Tools and optimization techniques used in this demo

Software and development tools

  • The demo was built using Scratchbox, a fantastic development tool that makes cross-compiling transparent!
  • The demo includes BusyBox 1.4.1, an toolbox implementing most UNIX commands in a few hundreds of KB. In our case, BusyBox includes the most common commands (like a vi implementation), and only sizes 192 KB!
  • The root filesystem is shipped within the Linux kernel image, using the initramfs technique, which makes the kernel simpler and saves a dramatic amount of RAM (compared to an init ramdisk).
  • The demo is interfaced by DirectFB example programs (version 0.9.25, with DirectFB 1.0.0-rc4), which demonstrate the amazing capabilities of this library, created to meet the needs of embedded systems.

Size optimization techniques

The below optimization techniques were used to reduce the filesystem size from 74 MB to 3.3 MB (before compression in the Linux kernel image):

  • Removing development files: C headers and manual pages copied when installing tools and libraries, .a library files, gdbserver, strace, /usr/lib/libfakeroot, /usr/local/lib/pkgconfig
  • Files not used by the demo programs: libstdc++, and any library or resource file.
  • Stripping and even super stripping (see sstrip) executables and libraries.
  • Reducing the kernel size using CONFIG_EMBEDDED switches, mainly from the
    Linux Tiny project.

Techniques to reduce boot time

We used the below techniques to reduce boot time:

  • Disabled console output (quiet boot option, printk support was disabled anyway), which saves time scrolling the framebuffer console.
  • Use the Preset Loops per Jiffy technique to disable delay loop calculation, by feeding the kernel with a value measured in an earlier boot (lpj setting, which you may update according to the speed of your own workstation).

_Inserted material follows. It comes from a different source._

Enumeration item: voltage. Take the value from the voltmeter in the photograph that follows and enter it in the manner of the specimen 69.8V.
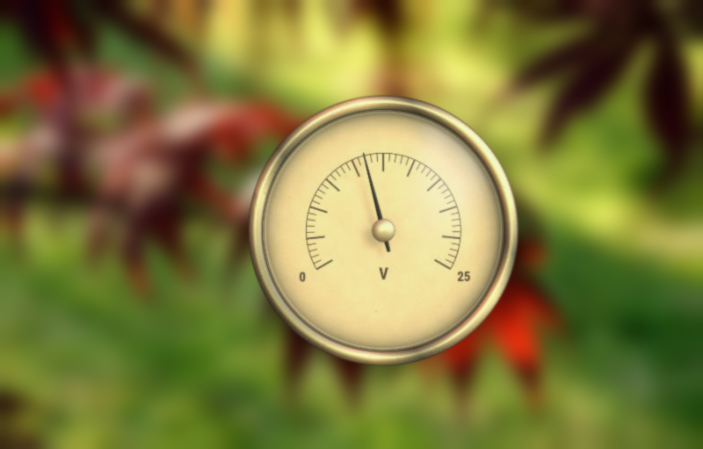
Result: 11V
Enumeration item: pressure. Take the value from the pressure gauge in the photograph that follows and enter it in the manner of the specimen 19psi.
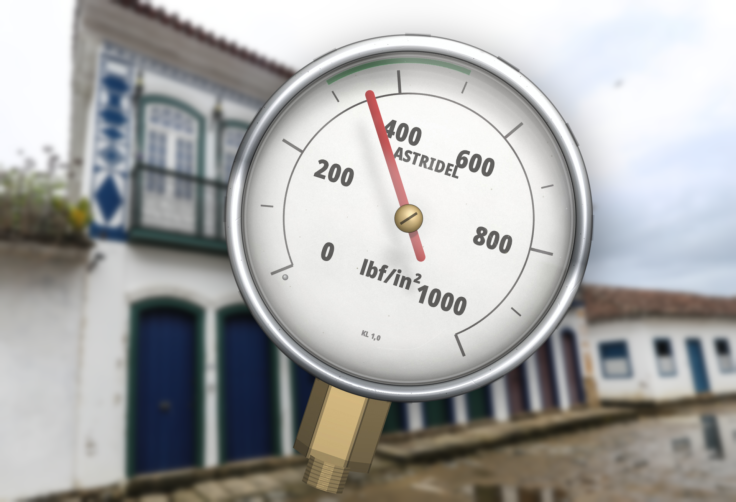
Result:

All these optimization techniques and other ones we haven’t tried yet are described either on the elinux.org Wiki or in our embedded Linux optimizations presentation.

Future work

We plan to implement a generic tool which would apply some of these techniques in an automatic way, to shrink an existing GNU/Linux or embedded Linux root filesystem without any loss in functionality. More in the next weeks or months!